Langkah ini bisa dilakukan dengan beberapa cara berikut.
  • Memberikan teladan dalam wujud komunikasi yang jelas
  • Mengakui setiap usaha siswa
  • Murah senyum
  • Menggunakan energi untuk menciptakan lebih banyak energi
  • Menjadi pendengar yang baik
  • Mengungkapkan pikiran para siswa melalui kata-kata Anda sendiri.
    • Menyatakan kembali situasi negatif untuk menemukan hal-hal yang positif di dalamnya.
b. Meningkatkan kualitas emosi positif
Contoh-contoh kualitas emosi positif adalah sikap jujur, toleransi, saling menghargai, empati terhadap sesama, rasa percaya diri, sabar, dan sebagainya. Emosi positif ini umumnya dimiliki oleh siswa atau remaja dari interaksi sosialnya, seperti keluarga, sekolah dan pergaulan mereka di tengah masyarakat. Pendidikan keluarga yang baik akan mendukung keberhasilan anak atau remaja di sekolah. Begitu pula halnya dengan masyarakat. Ketiganya berinteraksi secara sinergis, saling mempengaruhi. Anak yang pembohong umumnya berasal dari keluarga yang suka bohong. Sebaliknya, keluarga yang hidup membiasakan kejujuran, rasa tolerasi, saling menghargai, percaya diri sabar dan lain-lain. Menyebabkan anak atau remaja akan terpola dengan kualitas emosional tersebut. Kualitas emosional yang demikian sepatutnya ditingkatkan melalui pendidikan formal di sekolah.
Pendidikan berfungsi menanamkan kualitas emosi positif kepada peserta didiknya. Proses internalisasi nilai positif bukanlah pengetahuan tentangnya, seperti memperkenalkan apa itu jujur, bagaimana konsep toleransi, atau menjelaskan apa itu empati. Sama sekali bukan pengetahuan tentangnya. Proses internalisasi nilai positif adalah penciptaan suasana, teladan, penerapan strategi belajar dan interaksi sosial dalam komunitas pendidikan. Penanaman kualitas emosi positif berguna bagi pembentukan watak (character building)

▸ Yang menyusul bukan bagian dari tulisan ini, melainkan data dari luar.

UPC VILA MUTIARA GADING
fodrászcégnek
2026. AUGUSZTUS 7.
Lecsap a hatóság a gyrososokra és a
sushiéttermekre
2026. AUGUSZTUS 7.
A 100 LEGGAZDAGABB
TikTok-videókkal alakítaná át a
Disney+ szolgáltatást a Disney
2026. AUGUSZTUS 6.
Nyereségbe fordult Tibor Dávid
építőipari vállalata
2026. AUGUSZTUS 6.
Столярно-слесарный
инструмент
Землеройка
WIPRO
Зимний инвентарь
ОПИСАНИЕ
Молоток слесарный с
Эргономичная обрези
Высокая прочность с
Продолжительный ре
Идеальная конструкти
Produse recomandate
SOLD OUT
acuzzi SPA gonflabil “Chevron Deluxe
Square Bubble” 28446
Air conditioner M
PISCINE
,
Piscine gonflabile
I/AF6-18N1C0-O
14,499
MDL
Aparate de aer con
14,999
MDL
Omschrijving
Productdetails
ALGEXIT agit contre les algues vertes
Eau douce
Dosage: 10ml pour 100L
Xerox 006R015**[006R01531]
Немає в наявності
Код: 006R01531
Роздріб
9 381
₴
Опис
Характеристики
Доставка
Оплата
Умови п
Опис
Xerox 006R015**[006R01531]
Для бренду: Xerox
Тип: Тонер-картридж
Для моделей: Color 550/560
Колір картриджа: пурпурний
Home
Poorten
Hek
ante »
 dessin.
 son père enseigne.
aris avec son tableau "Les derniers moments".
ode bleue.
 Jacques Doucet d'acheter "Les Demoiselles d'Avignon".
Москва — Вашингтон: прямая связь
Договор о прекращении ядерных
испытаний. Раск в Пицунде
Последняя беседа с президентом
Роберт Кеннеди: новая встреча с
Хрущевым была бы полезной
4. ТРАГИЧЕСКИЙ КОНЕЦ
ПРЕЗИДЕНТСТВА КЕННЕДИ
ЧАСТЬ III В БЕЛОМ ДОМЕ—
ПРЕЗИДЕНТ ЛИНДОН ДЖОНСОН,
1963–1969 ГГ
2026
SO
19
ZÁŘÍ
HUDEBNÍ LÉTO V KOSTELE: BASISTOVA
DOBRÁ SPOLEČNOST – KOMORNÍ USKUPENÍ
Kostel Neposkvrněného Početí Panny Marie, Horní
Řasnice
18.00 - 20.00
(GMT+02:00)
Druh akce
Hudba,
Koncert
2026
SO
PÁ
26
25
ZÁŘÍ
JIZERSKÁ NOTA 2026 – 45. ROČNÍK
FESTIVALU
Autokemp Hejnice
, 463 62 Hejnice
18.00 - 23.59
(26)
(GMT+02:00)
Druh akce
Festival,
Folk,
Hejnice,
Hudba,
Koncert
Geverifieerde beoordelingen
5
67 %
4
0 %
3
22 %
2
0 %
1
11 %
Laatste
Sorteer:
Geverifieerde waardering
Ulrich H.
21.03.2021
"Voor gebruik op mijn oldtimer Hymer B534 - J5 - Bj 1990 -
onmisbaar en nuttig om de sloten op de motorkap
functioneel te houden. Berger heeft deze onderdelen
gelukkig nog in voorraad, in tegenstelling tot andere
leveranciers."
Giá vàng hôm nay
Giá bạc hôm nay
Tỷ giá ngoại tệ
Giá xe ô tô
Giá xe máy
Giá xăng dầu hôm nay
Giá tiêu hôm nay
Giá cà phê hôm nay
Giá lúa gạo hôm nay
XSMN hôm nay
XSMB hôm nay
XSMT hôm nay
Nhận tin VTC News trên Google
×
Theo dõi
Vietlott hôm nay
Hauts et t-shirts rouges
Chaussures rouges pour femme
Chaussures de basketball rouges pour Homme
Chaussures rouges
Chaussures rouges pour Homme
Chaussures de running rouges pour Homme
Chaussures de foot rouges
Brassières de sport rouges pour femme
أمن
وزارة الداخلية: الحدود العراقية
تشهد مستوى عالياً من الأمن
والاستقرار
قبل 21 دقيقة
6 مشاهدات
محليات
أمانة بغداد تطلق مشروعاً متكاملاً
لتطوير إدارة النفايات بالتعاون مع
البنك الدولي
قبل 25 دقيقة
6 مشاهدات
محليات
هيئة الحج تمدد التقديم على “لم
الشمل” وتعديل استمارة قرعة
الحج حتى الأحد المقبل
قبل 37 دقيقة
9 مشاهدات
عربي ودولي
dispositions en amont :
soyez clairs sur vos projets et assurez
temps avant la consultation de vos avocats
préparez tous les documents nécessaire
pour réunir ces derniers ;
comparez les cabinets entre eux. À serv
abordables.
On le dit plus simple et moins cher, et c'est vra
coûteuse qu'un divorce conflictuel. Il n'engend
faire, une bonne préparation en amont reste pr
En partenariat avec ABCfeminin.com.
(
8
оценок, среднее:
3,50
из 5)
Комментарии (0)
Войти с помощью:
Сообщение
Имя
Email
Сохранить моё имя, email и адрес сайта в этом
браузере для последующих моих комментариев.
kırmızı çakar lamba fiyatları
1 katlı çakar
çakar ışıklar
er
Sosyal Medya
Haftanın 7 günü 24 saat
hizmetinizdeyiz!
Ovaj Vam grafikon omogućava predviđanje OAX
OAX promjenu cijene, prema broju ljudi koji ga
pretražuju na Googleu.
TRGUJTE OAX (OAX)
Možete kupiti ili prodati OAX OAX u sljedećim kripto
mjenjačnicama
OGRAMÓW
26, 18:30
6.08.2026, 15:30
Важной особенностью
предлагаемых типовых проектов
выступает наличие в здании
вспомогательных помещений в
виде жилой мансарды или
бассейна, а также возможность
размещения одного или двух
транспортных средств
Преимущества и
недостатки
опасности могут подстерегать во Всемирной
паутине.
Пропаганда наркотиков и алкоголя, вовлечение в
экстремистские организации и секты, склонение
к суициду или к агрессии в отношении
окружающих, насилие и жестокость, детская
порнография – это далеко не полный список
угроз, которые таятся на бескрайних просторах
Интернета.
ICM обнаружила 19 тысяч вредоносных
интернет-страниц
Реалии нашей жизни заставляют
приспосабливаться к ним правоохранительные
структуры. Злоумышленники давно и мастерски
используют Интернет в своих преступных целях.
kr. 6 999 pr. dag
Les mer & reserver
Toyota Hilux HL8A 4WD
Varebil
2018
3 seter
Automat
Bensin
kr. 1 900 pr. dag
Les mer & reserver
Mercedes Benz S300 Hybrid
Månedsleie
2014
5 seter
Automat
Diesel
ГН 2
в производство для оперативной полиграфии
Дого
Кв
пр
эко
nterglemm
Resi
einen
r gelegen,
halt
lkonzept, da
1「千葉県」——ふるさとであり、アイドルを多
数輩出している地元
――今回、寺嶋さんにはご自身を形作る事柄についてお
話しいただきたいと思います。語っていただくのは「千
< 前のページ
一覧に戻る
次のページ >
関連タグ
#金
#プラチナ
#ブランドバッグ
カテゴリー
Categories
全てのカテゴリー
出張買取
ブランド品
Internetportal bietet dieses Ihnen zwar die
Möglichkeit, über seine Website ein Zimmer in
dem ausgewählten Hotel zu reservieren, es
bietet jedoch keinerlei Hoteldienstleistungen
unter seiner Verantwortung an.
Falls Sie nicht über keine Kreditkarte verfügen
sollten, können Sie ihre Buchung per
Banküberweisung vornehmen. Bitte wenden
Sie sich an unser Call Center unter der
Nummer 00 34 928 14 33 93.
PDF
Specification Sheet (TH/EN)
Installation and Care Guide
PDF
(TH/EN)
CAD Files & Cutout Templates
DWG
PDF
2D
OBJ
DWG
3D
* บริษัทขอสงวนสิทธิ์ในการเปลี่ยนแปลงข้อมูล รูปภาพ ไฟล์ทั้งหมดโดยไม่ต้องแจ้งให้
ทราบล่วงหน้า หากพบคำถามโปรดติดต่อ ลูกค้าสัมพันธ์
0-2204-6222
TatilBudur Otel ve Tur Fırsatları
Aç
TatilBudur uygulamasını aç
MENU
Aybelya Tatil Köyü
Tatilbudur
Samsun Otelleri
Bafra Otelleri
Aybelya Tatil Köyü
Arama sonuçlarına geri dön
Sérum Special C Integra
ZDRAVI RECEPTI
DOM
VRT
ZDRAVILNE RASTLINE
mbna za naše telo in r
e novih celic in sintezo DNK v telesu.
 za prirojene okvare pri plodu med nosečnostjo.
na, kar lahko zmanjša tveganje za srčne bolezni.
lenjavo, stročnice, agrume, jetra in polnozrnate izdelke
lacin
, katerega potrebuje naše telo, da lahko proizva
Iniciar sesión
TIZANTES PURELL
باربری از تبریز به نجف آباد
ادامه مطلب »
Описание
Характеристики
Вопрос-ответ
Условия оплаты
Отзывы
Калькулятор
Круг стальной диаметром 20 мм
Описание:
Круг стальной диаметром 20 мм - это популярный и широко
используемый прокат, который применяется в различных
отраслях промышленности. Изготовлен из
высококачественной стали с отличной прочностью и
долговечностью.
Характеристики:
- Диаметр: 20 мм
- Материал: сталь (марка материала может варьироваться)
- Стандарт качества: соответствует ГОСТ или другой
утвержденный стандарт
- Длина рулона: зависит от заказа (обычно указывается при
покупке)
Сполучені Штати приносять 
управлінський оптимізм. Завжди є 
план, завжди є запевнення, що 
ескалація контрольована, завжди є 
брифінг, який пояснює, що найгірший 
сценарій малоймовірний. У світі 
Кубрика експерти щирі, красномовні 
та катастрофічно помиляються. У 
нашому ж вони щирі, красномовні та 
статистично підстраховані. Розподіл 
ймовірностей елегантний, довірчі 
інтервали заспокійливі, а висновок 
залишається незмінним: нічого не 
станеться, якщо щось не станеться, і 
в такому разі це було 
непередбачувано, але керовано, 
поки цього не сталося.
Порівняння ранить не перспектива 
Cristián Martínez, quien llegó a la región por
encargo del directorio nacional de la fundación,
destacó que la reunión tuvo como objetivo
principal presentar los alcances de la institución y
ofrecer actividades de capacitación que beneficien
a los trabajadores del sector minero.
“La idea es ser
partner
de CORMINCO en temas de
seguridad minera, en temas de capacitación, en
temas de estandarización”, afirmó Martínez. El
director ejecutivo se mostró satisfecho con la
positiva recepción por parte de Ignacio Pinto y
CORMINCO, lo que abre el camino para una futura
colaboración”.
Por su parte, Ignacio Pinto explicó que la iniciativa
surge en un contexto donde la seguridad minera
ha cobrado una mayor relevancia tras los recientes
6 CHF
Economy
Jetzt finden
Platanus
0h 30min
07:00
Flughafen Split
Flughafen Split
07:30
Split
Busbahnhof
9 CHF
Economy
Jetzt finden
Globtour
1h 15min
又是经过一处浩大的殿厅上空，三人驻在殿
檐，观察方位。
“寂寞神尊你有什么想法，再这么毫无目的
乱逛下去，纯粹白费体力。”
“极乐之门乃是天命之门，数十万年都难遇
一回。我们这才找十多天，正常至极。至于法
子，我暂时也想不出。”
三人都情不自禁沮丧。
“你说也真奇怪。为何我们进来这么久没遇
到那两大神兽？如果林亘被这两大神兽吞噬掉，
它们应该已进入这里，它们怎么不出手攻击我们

Membangun watak tergolong dalam hidden curriculum  yang pencapaiannya bergantung pada proses pendidikan ketimbang pada substansinya. Watak tidak dapat diajarkan, melainkan diperoleh melalui pengalaman anak yang perlu dilatih. Model pembiasaan akan menghasilkan pengalaman yang dapat membangun watak. Karenanya, yang perlu dikontrol adalah kondisi yang memberikan pengalaman belajar mereka.